Here’s The New York Times’ snuffler Ross Douthat discussing how right-wing thinkers could enlist Foucault in an intellectual assault on the corrupt regime that oppresses us. Here’s Geoff Shullenberger, an academic, writing with a similar message, noting how contemporary mechanisms of discipline and power are exactly the sorts of things on which a Foucauldian critique could do some serious damage. Shullenberger also notes the irony that the people in the contemporary ruling class are precisely the sorts of people who fancy themselves acolytes of Foucault, having rubbed up against his ideas, however superficially, while pursuing their semi-educations at universities of one level of prestige or another. In other words, enlisting Foucault in an effort to destroy their world would be funny.
It was long the complaint of old-style economic leftists, Marxists and such, that “postmodernism” was a reactionary thing, an ideologically empty tool for the corrosion of systems of power. Now that the dominant systems of power are culturally (though not at all economically) leftist, that’s precisely what we reactionaries should like about it.

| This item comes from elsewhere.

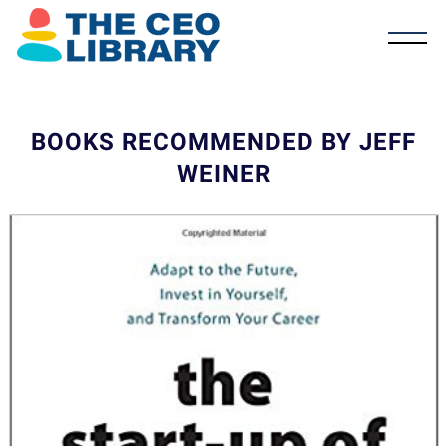
BOOKS RECOMMENDED BY JEFF
WEINER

A high-security office in Minsk. Chiseled male faces, the eyes in them alive with intelligence, monitor computer screens. There’s an atmosphere of high tension—but also the sense that we are in the presence of competence, alloyed to an exquisite sense of duty and, yes, morality. The tension intensifies. Then—boom—something changes.
“It is time, comrades,” says the one with colonel stripes on his tunic. “Let’s pull the trigger.”
And it begins. Cut to a scene of aerial derring-do as fighter planes of the glorious Air Force of the Republic of Belarus scramble to intercept the Ryanair jet on which Roman Protasevich, the pro-Nazi Belarusian political blogger, sexual deviant, and traitor to his own country and to the Russian World, is headed to Vilnius for a clandestine meeting with his CIA/Mossad handlers.
It takes steady hands for an escort of military planes to divert a Vilnius-bound jetliner to Minsk and force it to land. But the airmen in the fighter planes are up to the job. As the plane slows to a stop on the tarmac, a joint team of brave Belarus and Russian Federation secret policemen storm the flying machine, securing it. Trapped, the fascist/liberal provocateur Protasevich swiftly submits to custody. Perhaps he even knows that he’s wrong. The human conscience is a powerful thing.
How cinematic! But of course the moral pygmies of Hollywood wouldn’t touch the glorious saga of last week’s diversion of Ryanair FR4978 and the subsequent arrest of the Western lackey Protasevich with an eight-foot pole. It remains to the Russian film industry to make a fine drama out of this event.
Nor should the production shrink from a depiction of the righteous torture employed against Protasevich by the Belarusian agents and their admirable Great Russian mentors. The cattle prods shoved up the rectum, the spirited play with testicles, the improvisations with the razor and the battery acid and the cudgel—the film must show us this. There’s no true art without a moral message and in this case that message is this: fascist treason must be shown not to pay.
It hardly needs saying that behind the bold, decisive, even heroic figure that Belarus’ President Lukashenko cut in this affair stands Vladimir Vladimirovich Putin—gray eminence par excellence, In-gatherer of Russian Lands, a resurgent Russian Empire’s tsar, if he wants the post. Glory to Vladimir Vladimirovich, Father of All The Russias, Protector of the Lands of Rus’—Our Great Contemporary!
Memorial Day, the Americanist jingo excrescence, is upon us. The weather promises to be cold and dismal all weekend in our part of Indiana, meaning that I’ll leave the farm work to Mother and stay indoors, the better to stave off a resurgence of my rheumatism.
On the reading list: New York Post staffer Sohrab Ahmari’s The Unbroken Thread: Discovering the Wisdom of Tradition in an Age of Chaos, which I was sent as a gift. I’m skeptical that I’ll find much to like in this middle-brow production, but I’ve been surprised before.